When Hewitt hit a backhand return past Melzer for 1-1, 15-40, the Austrian let out his familiar shout of "Come on!" Melzer double-faulted on the first break point.

He then picked up another ball and tried to belt it out of the court. The ball ended up in the guttering, and Melzer received a warning.

Britain's Davis Cup team are due to face the talented, temperamental Melzer on his home ground in the World Group qualifying round next September, so yesterday's histrionics will have been noted.

"He shows a bit of emotion out there," Hewitt said. "I guess if you get some dodgy bounces, you've got to be able to deal with those situations. He was frustrated. A couple of lets didn't get called, and he thought he had a couple of bad calls. I just felt things were rolling along nicely for me , and I didn't have to change a helluva lot throughout the whole three sets."
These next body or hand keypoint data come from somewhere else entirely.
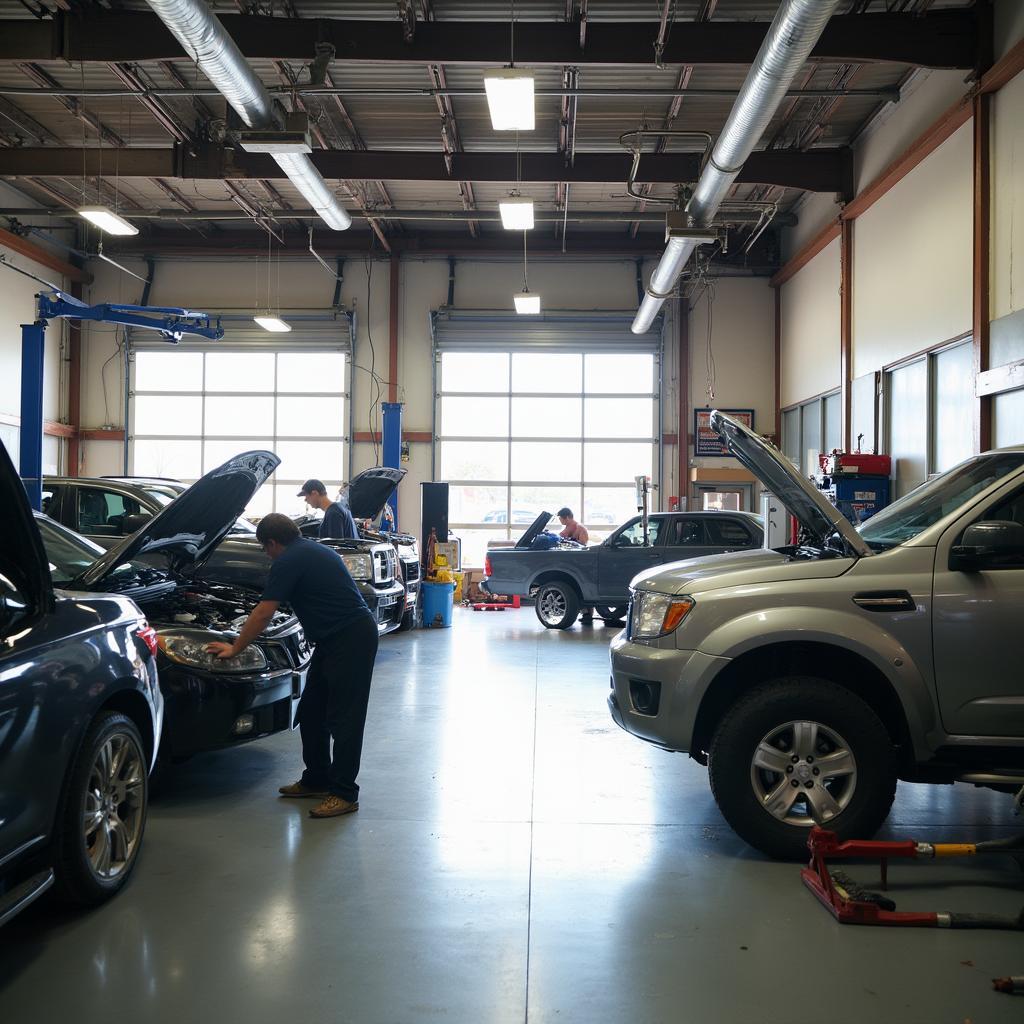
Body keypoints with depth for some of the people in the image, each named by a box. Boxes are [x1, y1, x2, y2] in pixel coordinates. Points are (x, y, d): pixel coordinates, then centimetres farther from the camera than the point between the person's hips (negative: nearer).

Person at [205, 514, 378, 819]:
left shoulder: (288, 562, -12)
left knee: (343, 717, -6)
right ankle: (316, 780, 26)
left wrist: (235, 648, 0)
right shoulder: (314, 550, 18)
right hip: (334, 639, 10)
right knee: (311, 713, 15)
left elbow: (263, 614, -11)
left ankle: (344, 793, 0)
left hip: (351, 639, -10)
Hewitt was watched yesterday by his parents, who were in the guest box, and by his fiancée, Kim Clijsters, who was with friends in the players' area.

Clijsters had an operation to remove a cyst from her left wrist a week ago. Her forearm will be in a cast for six weeks, after which she is expected to have six weeks of rehabilitation. She therefore will miss the US Open, which starts at the end of August.

Her comeback in due to take place in her native Belgium on 27 September at a new WTA tournament, the Stars Hasselt.

In the meantime, Clijsters will support Hewitt and probably wonder how much of an impact she might have made in the women's singles. And perhaps visualise future contests.